When Fiction Mirrors Reality
Jacqueline Byers’ preparation for the role involved much more than memorizing Latin prayers, and mastering ritual gestures. It required a recognition of the sort of faith that is both a comfort and a constraint. Byers, who was raised Catholic, mentioned that the film provoked reflections concerning her upbringing. “I grew up surrounded by faith, but also by silence — certain questions you didn’t ask,” she noted. “Ann’s defiance felt personal. She’s asking the questions we were told not to.”
Colin Salmon, who plays Father Quinn — the priest who mentors Ann, described the project as “a story about courage in the face of doctrine.” The film’s exploration of repression reson with its cast and crew. He admitted to me that the conversations concerning faith, trauma, and the power structures that govern belief were so intense, that they tended to drift to real life.
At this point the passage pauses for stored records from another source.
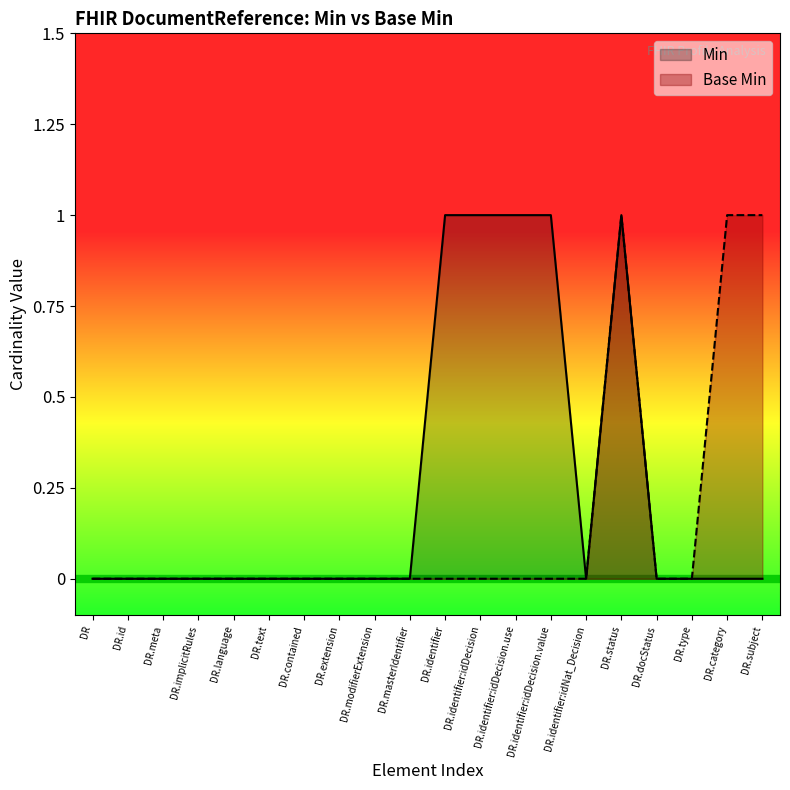

What position from the right is DR.status?

5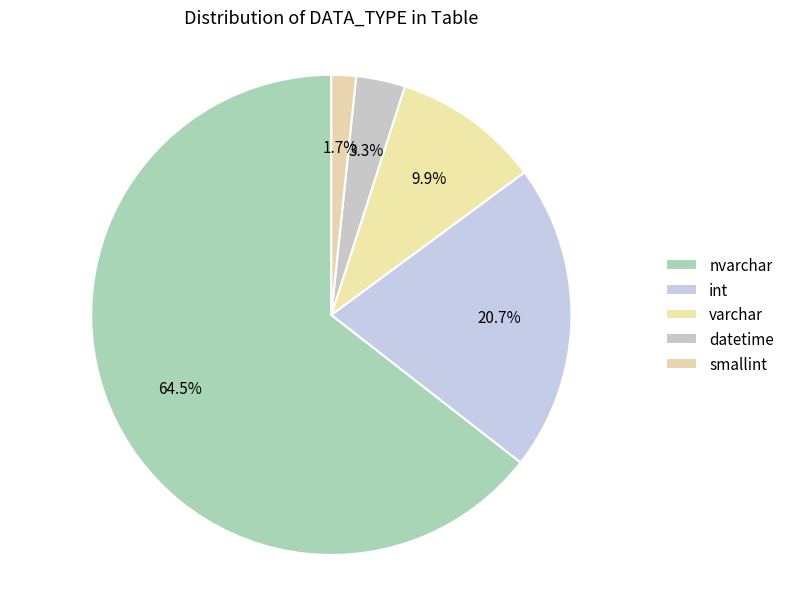

Which slice is the largest?

nvarchar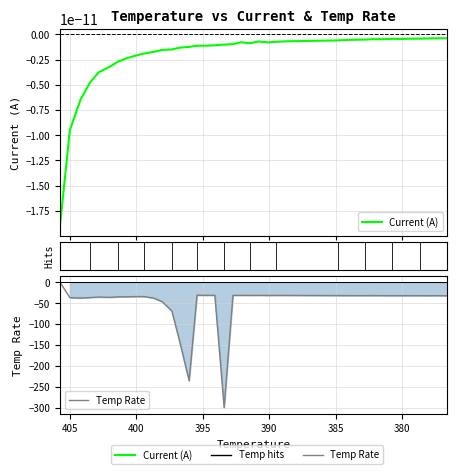

How many negative values does the Temp Rate series have?

39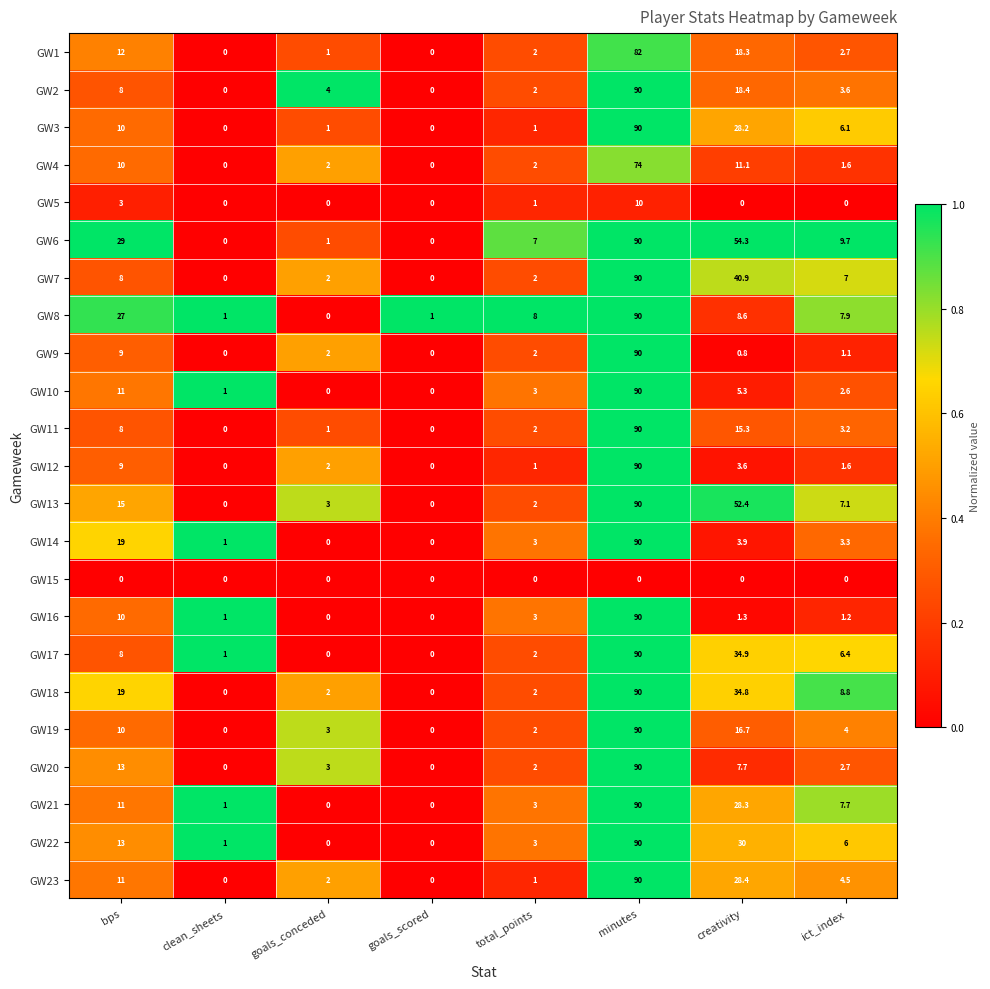

The value of GW7 at total_points is 1.2. True or false?

False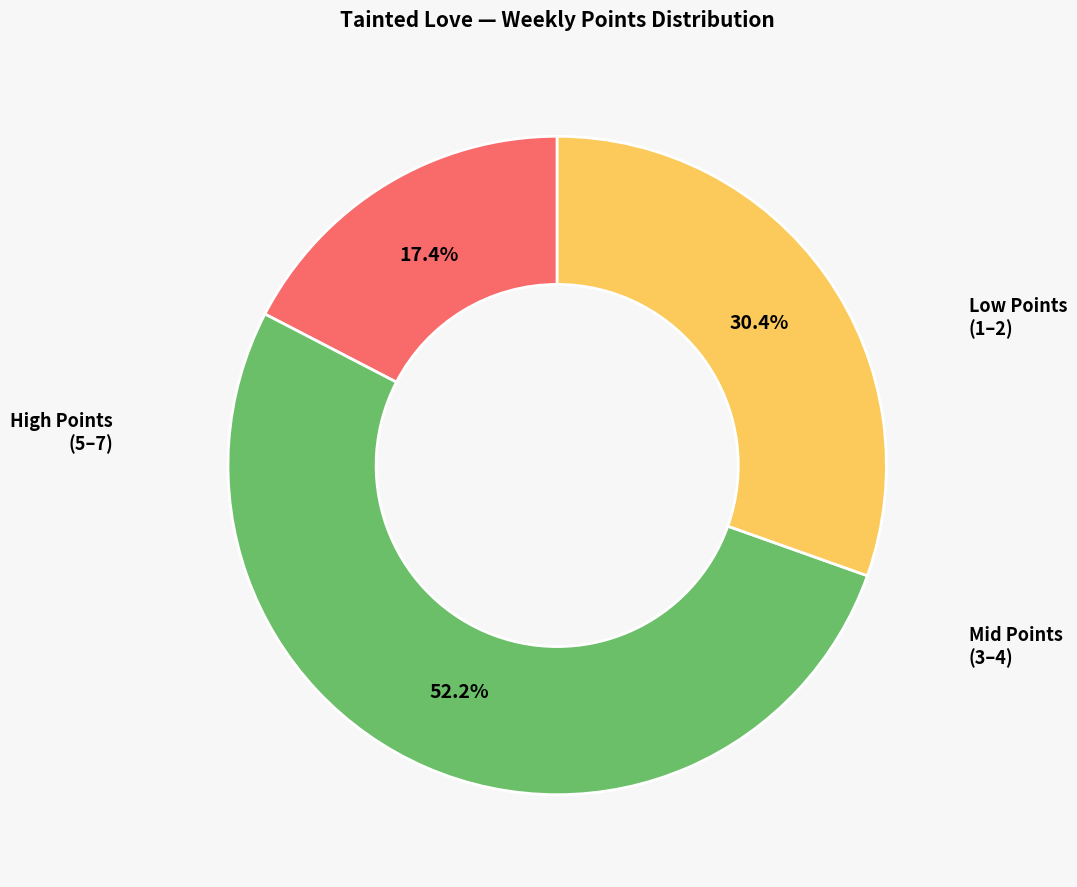

Is there any slice that represents more than half of the pie?

Yes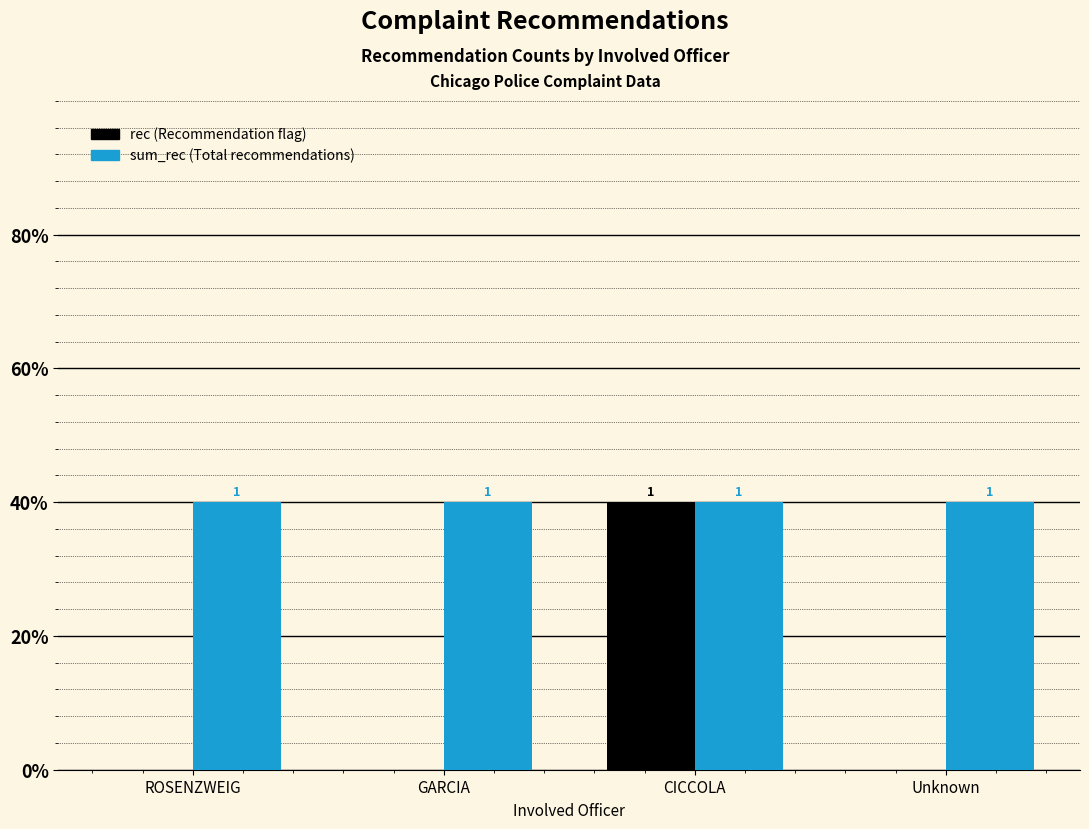

Are the bars grouped side by side (vs. stacked)?

Yes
This production, which was also filmed in Bulgaria, ran into issues as well. Swamped with pandemic restrictions, Stamm and his team had to quickly adjust to pivot filming locations and overcome improvisation challenges. “We ended up rewriting entire sequences overnight. It became this strange blend of divine improvisation and chaos — fitting for a movie about possession,” Stamm later explained.
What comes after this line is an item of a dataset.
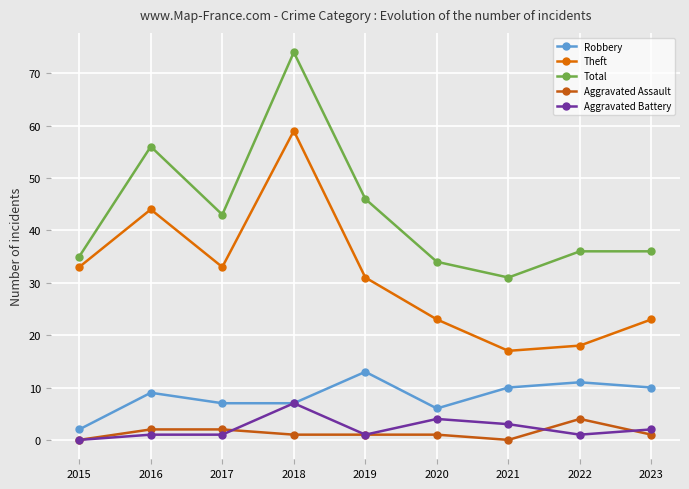

What is the difference between the Total values at 2018 and 2023?

38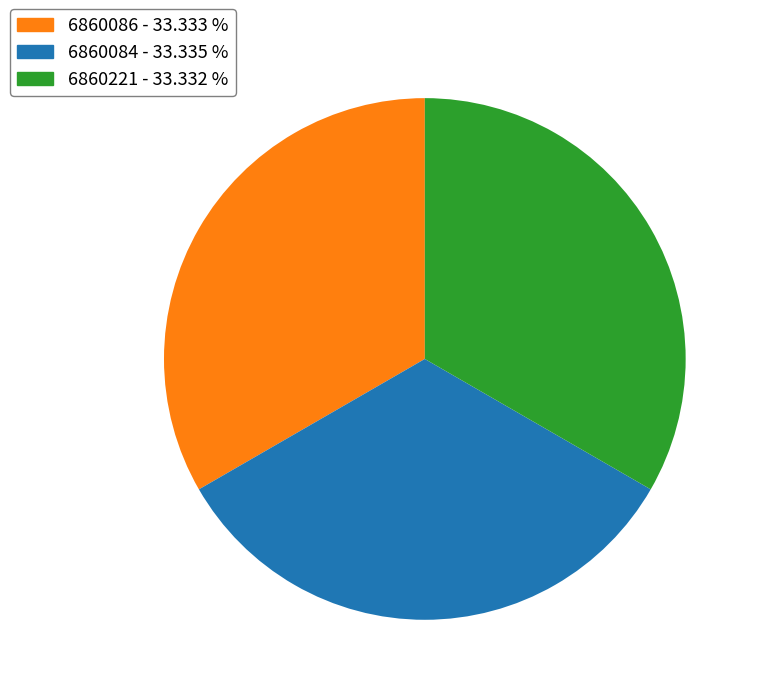

Approximately how many times larger is the value at 6860084 - 33.335 % compared to 6860086 - 33.333 %?

1.0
The more physical scenes, particularly the exorcism scenes, impacted the emotional and physical state of the actors. Byers was said to have trained in controlled breathing and physical conditioning for the hours of emotionally taxing suspended wire work. “It was exhausting,” she said in an interview, “but also kind of cathartic. Ann’s endurance became mine.”
The Weight of the Habit – Feminism in a Horror Cloak
Predominantly classified as a traditional exorcism thriller, Prey for the Devil also teaches the lesson of feminism. The role of Sister Ann defies the expected dominant patriarchal structures of the Church, along with the genre itself. In most exorcism films, such as The Exorcist and The Rite, women are the possessed, not the self-saviors. Here, the exorcist is a woman who holds the cross.
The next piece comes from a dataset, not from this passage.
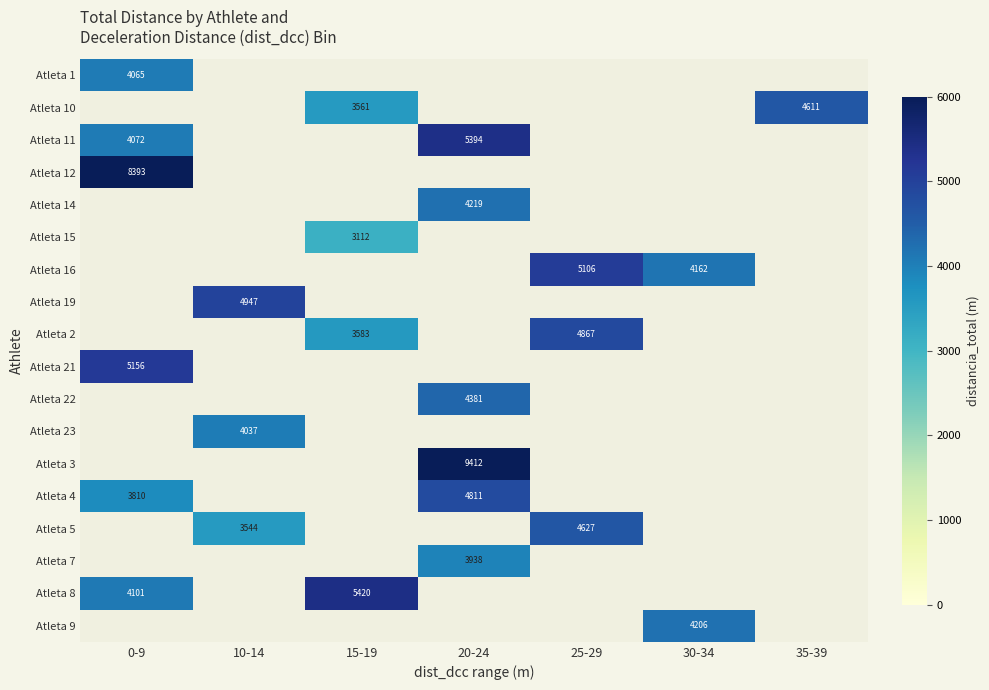

Which has a higher value, 10-14 or 20-24?

20-24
Discontent prompted conversations ahead of the film’s release. The initial trailer depicting Ann during an exorcism sparked mixed anticipation. Excited fans appreciated the modern twist. One viral tweet exclaimed, “Finally, a nun who fights back!” However, some conservative fans were quick to chastise the idea as “unrealistic.”
Stamm chose to engage with the controversy. Moving from empathy, the film’s core message, to his explanation, empathy as a force to combat evil, serves a woman, assists in love’s overt victory, not authority. The point remains love conquers evil.
Without the pointed reframing, the film’s emotional landscape would have relied simply on fear. Silence was a powerful choice. Long, prayer-like reflections that remain unyielding in their demonization allow Ann’s face to speak, where the demon cannot. The exorcism becomes an act of soul-searching rather than a spectacle.
When the Devil Hides in Grief
Aside from the film’s feminist viewpoint, Prey for the Devil explores the theme of grief. The demon in the film is not just a supernatural figure. The unaddressed demon is Ann’s trauma and the Church’s denial.
One of the most memorable moments in the film occurs when Ann remembers her mom’s insanity. Ann faces a possessed Natalie. Those two realities merge – for an instant Ann isn’t exorcising a kid, she is forgiving her mother. In horror, it’s rare that the emotion, as opposed to shock, is what lands the blow, but this sequence accomplishes just that.